Alam, 25, was working as a tailor in New Delhi’s Rohini area, earning enough to support his wife and two sons, the younger of whom is two years old. The family had some savings and had decided to wait out the lockdown, but when it was extended a third time and the savings had almost dried up, they were forced to take a train home.

“Finally, 16 of us — eight adults and eight children — registered to travel to Bihar. We were asked by the Delhi government to come near Anand Vihar terminal on Friday (May 22) for a medical check-up. We went there. The arrangements were good,” Alam said.

Alam said: “We were given food and a place to sleep. Paper work was done and the medical examination was completed on Saturday morning. We were given the go-ahead to board the train.” The train left at 2pm on Saturday.

“Poori-sabzi was served in packets around 9pm at Lucknow. But our group with 16 members was given just five packets, and each packet had just two pooris,” Alam said. The group of 16 shared the 10 pooris. They had brought along two Amul milk tetra-packs, which the children had.

The train should have reached Patna on Sunday morning, covering a distance of 1,000km, but it stopped every now and then.
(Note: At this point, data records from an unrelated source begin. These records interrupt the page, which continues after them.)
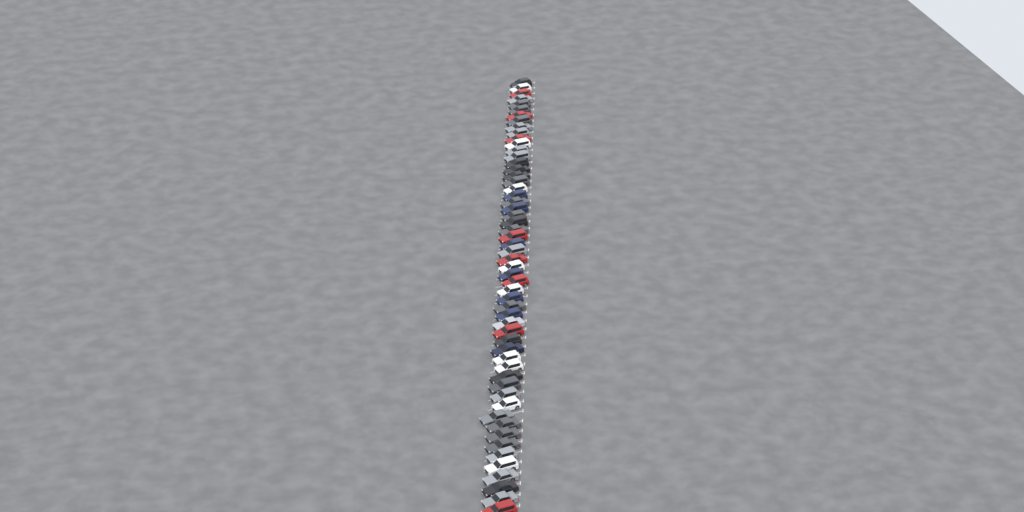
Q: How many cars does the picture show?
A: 56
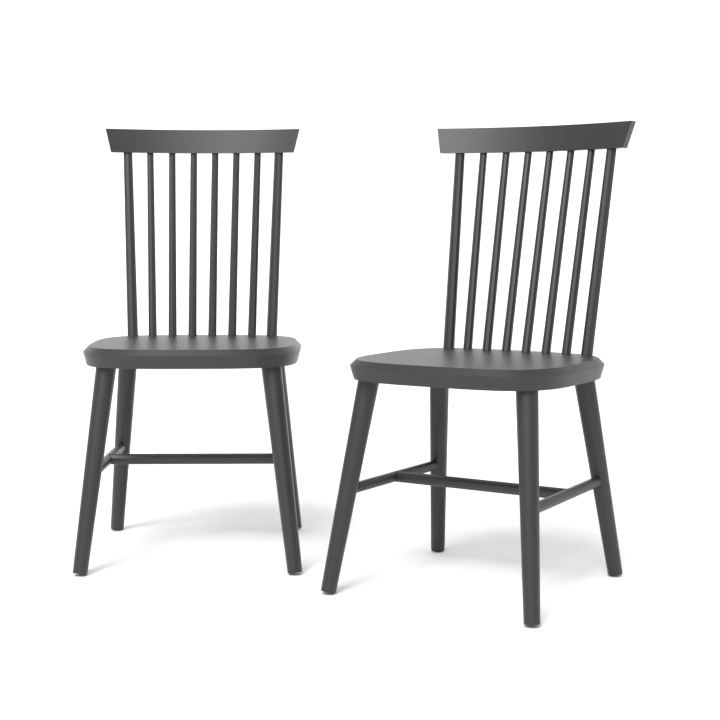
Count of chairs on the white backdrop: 2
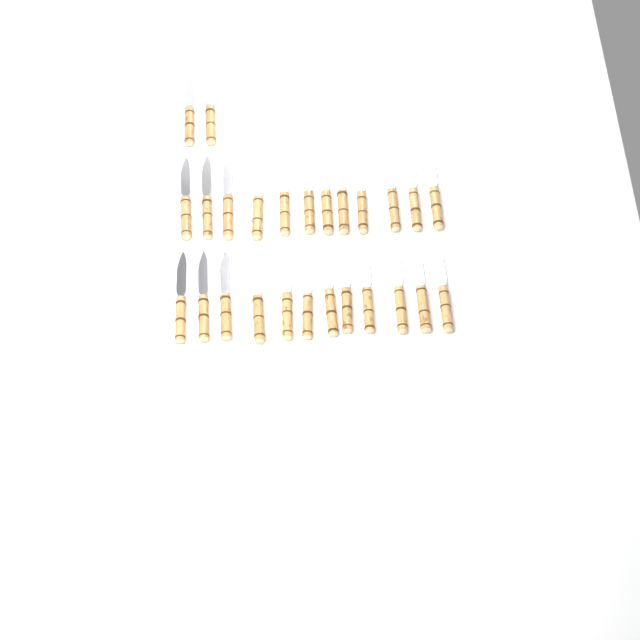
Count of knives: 26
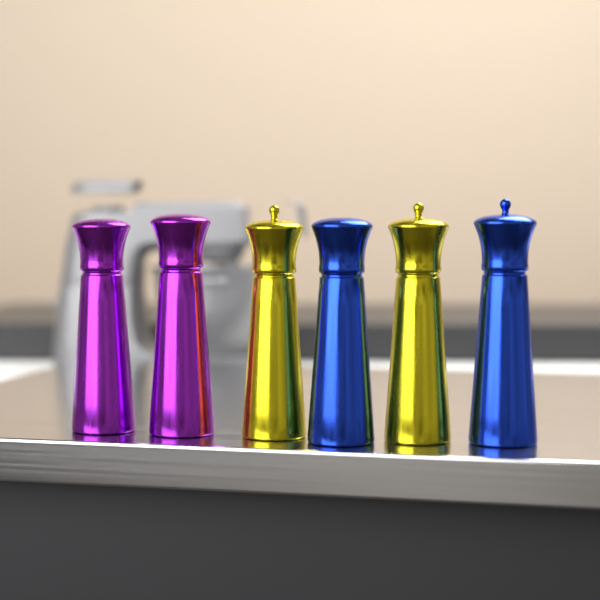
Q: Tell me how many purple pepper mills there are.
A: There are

No food was served after that.

“All the passengers were hungry and frustrated by Sunday afternoon and demonstrated at a small station where the train had stopped, but no relief came,” Alam said.

The train crawled through the day on Sunday, the heat becoming unbearable whenever it stopped as the temperature hovered around 40 degrees, Alam said. “Finally the train reached Patna on Monday around 5am…. My son was crying for food, but no food was given at Patna junction,” Alam said.
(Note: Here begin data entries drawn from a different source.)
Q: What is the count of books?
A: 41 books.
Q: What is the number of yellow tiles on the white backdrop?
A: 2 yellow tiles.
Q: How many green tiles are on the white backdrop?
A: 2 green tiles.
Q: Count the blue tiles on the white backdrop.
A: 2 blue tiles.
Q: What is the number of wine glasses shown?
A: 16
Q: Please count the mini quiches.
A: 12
At Patna, the passengers were asked to catch buses waiting outside and go to Danapur to catch another train to Muzaffarpur. But buses were few, and people were jostling.

“A small pick-up truck was available for hire and we took it to Danapur. No food arrangements were made at Danapur, too. We boarded a train that was to go to Muzaffarpur. It took one-and-a-half hours and we reached around 10am. All the while the kids were crying for food,” Alam said.

At Muzaffarpur station, the group had no idea when a bus would leave for West Champaran, and kept running in and out to find out. “We suddenly noticed that Irshad was not moving. We checked, and found that he was no more. We cried and screamed. I guess he died of hunger and heat.”

Then, an additional district magistrate arrived and arranged an ambulance that took them to their village Tularam Ghat, Alam said.

Irshad was buried in his village on Tuesday, a day after Id, the festival the family had hoped to celebrate at home.

“They have snatched our eldest son from us, that too on Id day. I will not be able to celebrate this festival ever in my life, nor will I ever forgive chief minister Nitish Kumar for this mismanagement,” Alam added.

“They have snatched our eldest son from us, that too on Id day. I will not be able to celebrate this festival ever in my life, nor will I ever forgive chief minister Nitish Kumar for this mismanagement,” Alam added.

Muzaffarpur district magistrate Chandrashekhar Singh said: “It is an unfortunate incident, but the child was already dead when the family arrived at Muzaffarpur station. The doctor present there also checked him, but he was dead. They arrived at 10am and we got information at 10.30am that the child was dead. They have given a written statement to the government rail police, which has documented the incident.”

Singh said food was provided to passengers coming from other states as the district administration was informed in advance of the number of trains and passengers. “However, the situation has changed over the last few days and neither the number of inbound trains nor the number of passengers is being conveyed prior to their arrival. Many trains are coming without any information. Trains for which we are provided information are arriving late, and if there is a list of 1,200 or 1,500 passengers coming in a train, around 2,000 or 2,500 are arriving,” Singh said.

On May 19, the Centre had changed the standard operating procedure and said the railway ministry and the home ministry would decide on the destination and halts of the migrant trains. Earlier, the trains were being run from point to point on the states’ requests.

Singh said that a woman travelling from Ahmedabad to Katihar had also died near Hajipur.